• **ACTIVITY**
An exact copy of the entries is required, excluding any pictures.

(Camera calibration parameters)
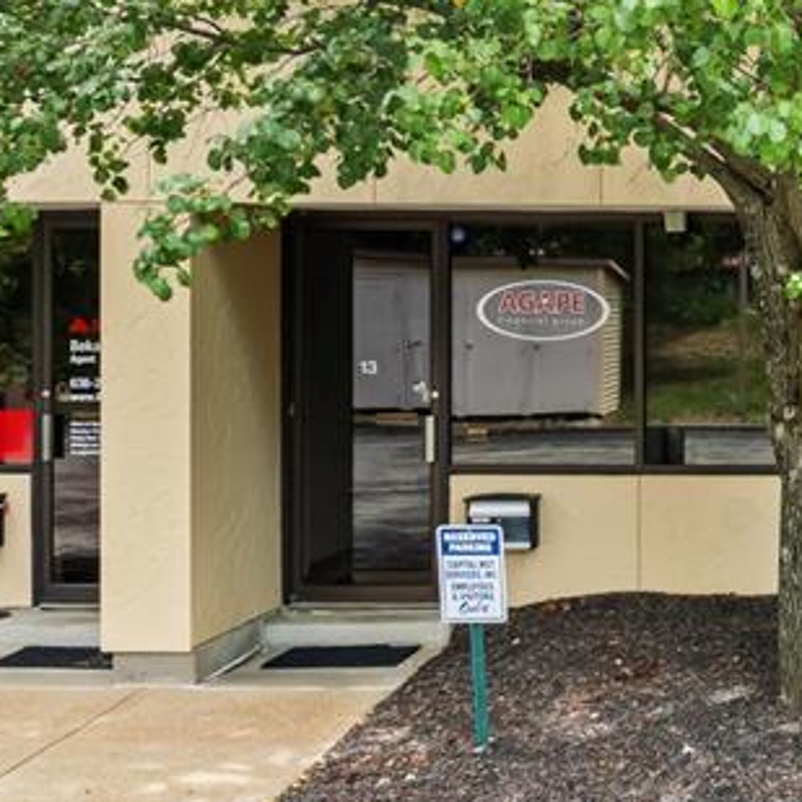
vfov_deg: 27.6
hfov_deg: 24.3
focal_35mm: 62
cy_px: 269
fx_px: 1625
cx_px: 1041
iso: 130
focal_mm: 8.38
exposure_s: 1/500
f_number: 2.8
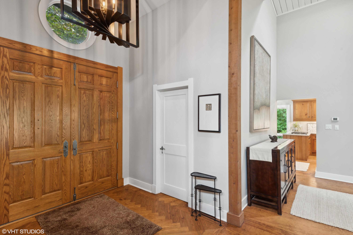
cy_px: 118
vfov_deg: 67.4
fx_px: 177
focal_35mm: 18
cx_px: 176
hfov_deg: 90.0
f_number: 11
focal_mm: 18
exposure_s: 2
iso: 200
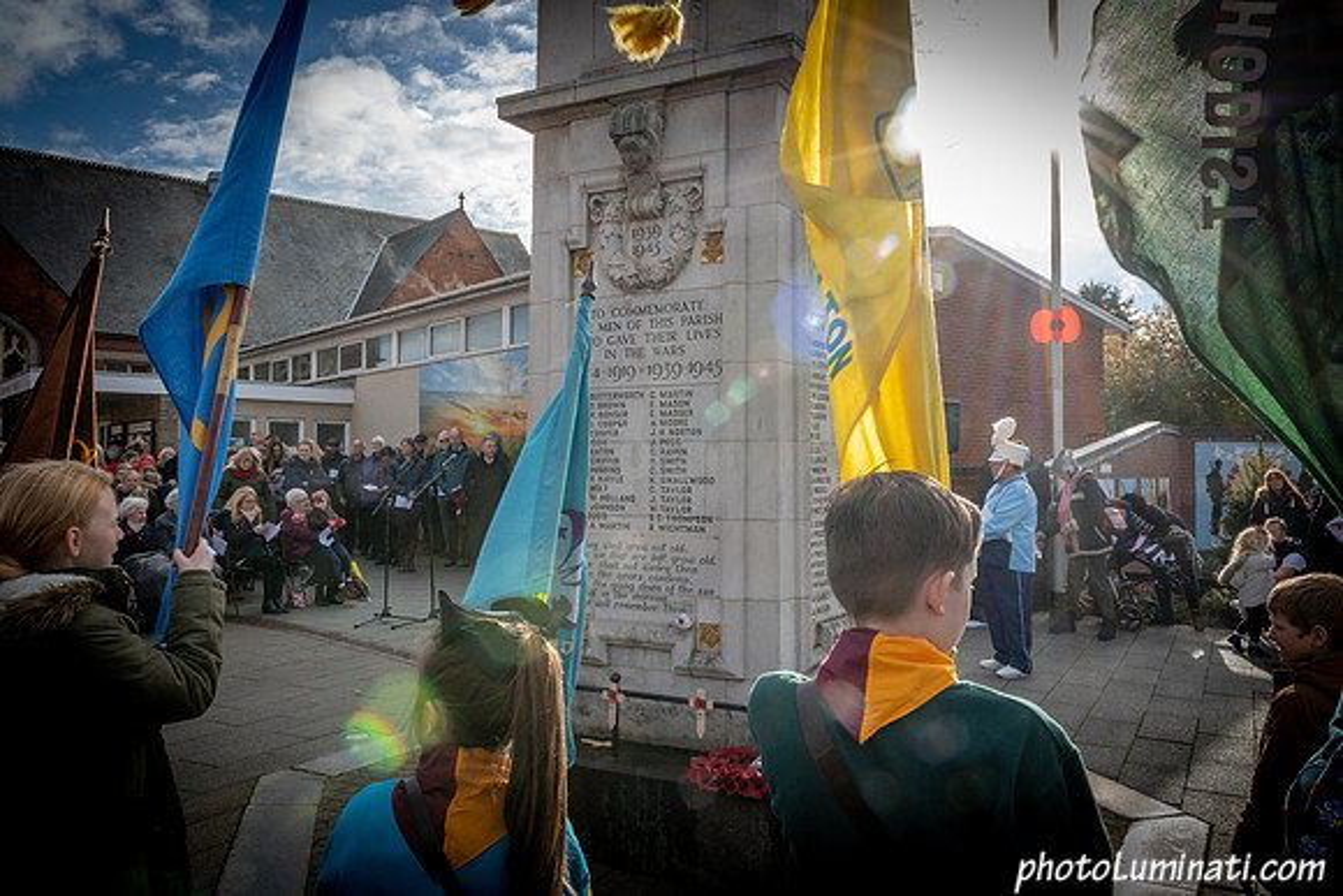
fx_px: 1075
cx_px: 672
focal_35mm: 29
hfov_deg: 64.0
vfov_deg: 45.3
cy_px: 448
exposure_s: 1/200
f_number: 16
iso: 640
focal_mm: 26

• **YOUR SOLUTION**
vfov_deg: 27.6
hfov_deg: 24.3
focal_35mm: 62
cy_px: 269
fx_px: 1625
cx_px: 1041
iso: 130
focal_mm: 8.38
exposure_s: 1/500
f_number: 2.8
cy_px: 118
vfov_deg: 67.4
fx_px: 177
focal_35mm: 18
cx_px: 176
hfov_deg: 90.0
f_number: 11
focal_mm: 18
exposure_s: 2
iso: 200
fx_px: 1075
cx_px: 672
focal_35mm: 29
hfov_deg: 64.0
vfov_deg: 45.3
cy_px: 448
exposure_s: 1/200
f_number: 16
iso: 640
focal_mm: 26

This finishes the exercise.